Kin by Snorri Kristjansson
Iceland is a small, frantically beloved country where one in ten of its citizens will publish a book – but, of course, not all of them make it beyond those chilly shores. Kristjansson’s Kin, set more than a thousand years ago, is here to bring on the advent of Viking Noir, in a tale of buried treasure and family greed. Helga is the adopted daughter of now-retired warlord Unnthor Reginsson, the story of whose treasure is known o’er the lands – and, Unnthor says, is untrue. Nevertheless, his scattered children return to lay claim to it, and when this touching family reunion turns to bloodshed, Helga must gather her resources to find out who is responsible – and why.

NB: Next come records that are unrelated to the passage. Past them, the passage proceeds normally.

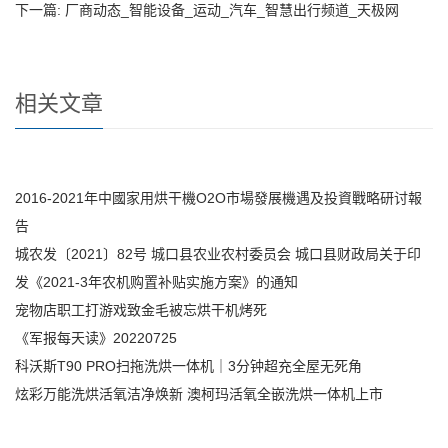
下一篇:
厂商动态_智能设备_运动_汽车_智慧出行频道_天极网
相关文章
2016-2021年中國家用烘干機O2O市場發展機遇及投資戰略研讨報
告
城农发〔2021〕82号 城口县农业农村委员会 城口县财政局关于印
发《2021-3年农机购置补贴实施方案》的通知
宠物店职工打游戏致金毛被忘烘干机烤死
《军报每天读》20220725
科沃斯T90 PRO扫拖洗烘一体机｜3分钟超充全屋无死角
炫彩万能洗烘活氧洁净焕新 澳柯玛活氧全嵌洗烘一体机上市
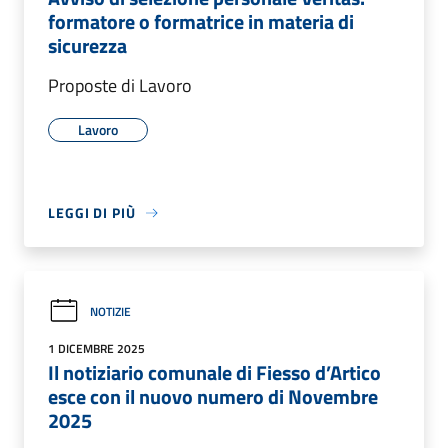
formatore o formatrice in materia di
sicurezza
Proposte di Lavoro
Lavoro
LEGGI DI PIÙ
NOTIZIE
1 DICEMBRE 2025
Il notiziario comunale di Fiesso d’Artico
esce con il nuovo numero di Novembre
2025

The Blinds by Adam Sternbergh
In a gated community in rural Texas, known as The Blinds, the residents are no sedate retirees. The population is made up of people with their memory wiped – either because they’ve committed a crime and need a new identity, or because they’ve seen one happen – and while you can leave, you probably don’t really want to. Everyone there knows that something went wrong for them on the other side of that gate, but can’t remember what happened, and the town lives in some kind of stilted harmony. Until blood is spilled inside the town’s walls, and everything that has been built threatens to come crashing down, not just for Sherriff Calvin Cooper – but for everyone.
NEW TRUE CRIME
The Darkest Web by Eileen Ormsby (available 14 March)

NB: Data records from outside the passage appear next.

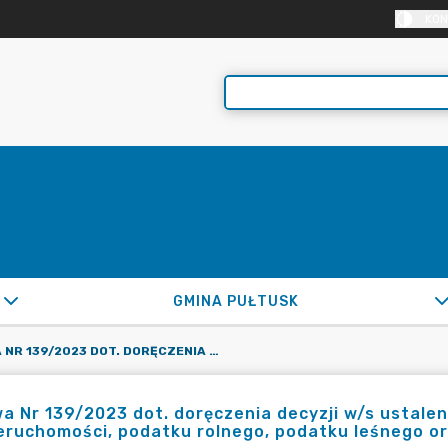
KON
GMINA PUŁTUSK
UMOWA NR 139/2023 DOT. DORĘCZENIA DECYZJI W/S USTALENIA WYSOKOŚCI ZOBOWIĄZANIA Z TYT. PODATKU OD NIERUCHOMOŚCI, PODATKU ROLNEGO, PODATKU LEŚNEGO ORAZ ŁĄCZNEGO ZOBOWIĄZANIA PIENIĘŻNEGO
 Nr 139/2023 dot. doręczenia decyzji w/s ustalen
eruchomości, podatku rolnego, podatku leśnego o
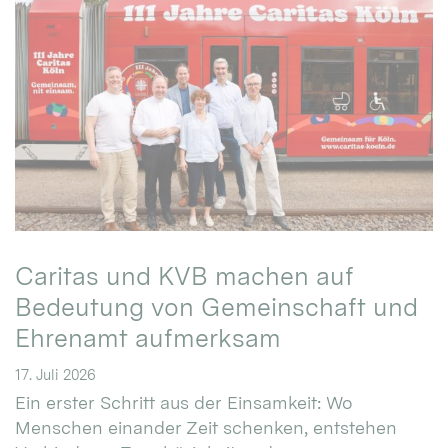
Caritas und KVB machen auf
Bedeutung von Gemeinschaft und
Ehrenamt aufmerksam
17. Juli 2026
Ein erster Schritt aus der Einsamkeit: Wo
Menschen einander Zeit schenken, entstehen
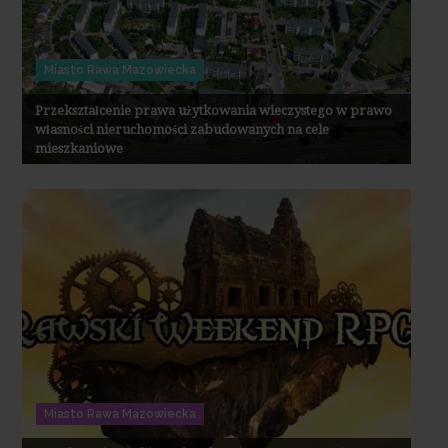
Miasto Rawa Mazowiecka
Przekształcenie prawa użytkowania wieczystego w prawo
własności nieruchomości zabudowanych na cele
mieszkaniowe
Miasto Rawa Mazowiecka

While some of us potter around the internet, looking up recipes, pressing like on people’s holiday pictures and thinking that about the worst thing you could do there is illegally download the new Game of Thrones, there is a whole other flipside to this content – the dark web. Australian journalist and lawyer Ormsby has gone where the vast majority fear to tread – or never think to tread – and has seen the worst of what people can be: selling drugs or weapons or poisons, taking out contracts, trading in people and the most depraved of perversions. She has travelled the world to investigate, arranged to meet with contacts that are dead before she gets to them, interviewed criminals, been threatened by the owner of the internet’s most successful hitman site. The next time you’re posting a cute cat video on Twitter, it’ll be hard to forget what lurks underneath.
ALSO OUT THIS MONTH
The Rúin is a terrific fiction debut from Australian author Dervla McTiernan. Set on the west coast of Ireland, this is a gripping procedural drama where investigative work is inexorably tangled with the mess of real lives. Read why our staff love it here.
Plus, look out for…
Your monthly ‘Girl’ fix with Camilla Lackberg’s The Girl in the Woods, Tony Parsons’ Girl on Fire and Karen Hamilton’s The Perfect Girlfriend; me making a tenuous connection between the next two titles in Helen Callaghan, Everything is Lies and Clare Mackintosh, Let Me Lie; a detective’s inside story with Jason Bray’s Ice Nation; Jess Kidd’s The Hoarder; Joseph Knox’s The Smiling Man; Meg & Thomas Keneally, The Power Gam; Elizabeth George’s The Punishment She Deserves; Lynda La Plante’s Widows; Rob Sinclair’s Sleeper 13; and more!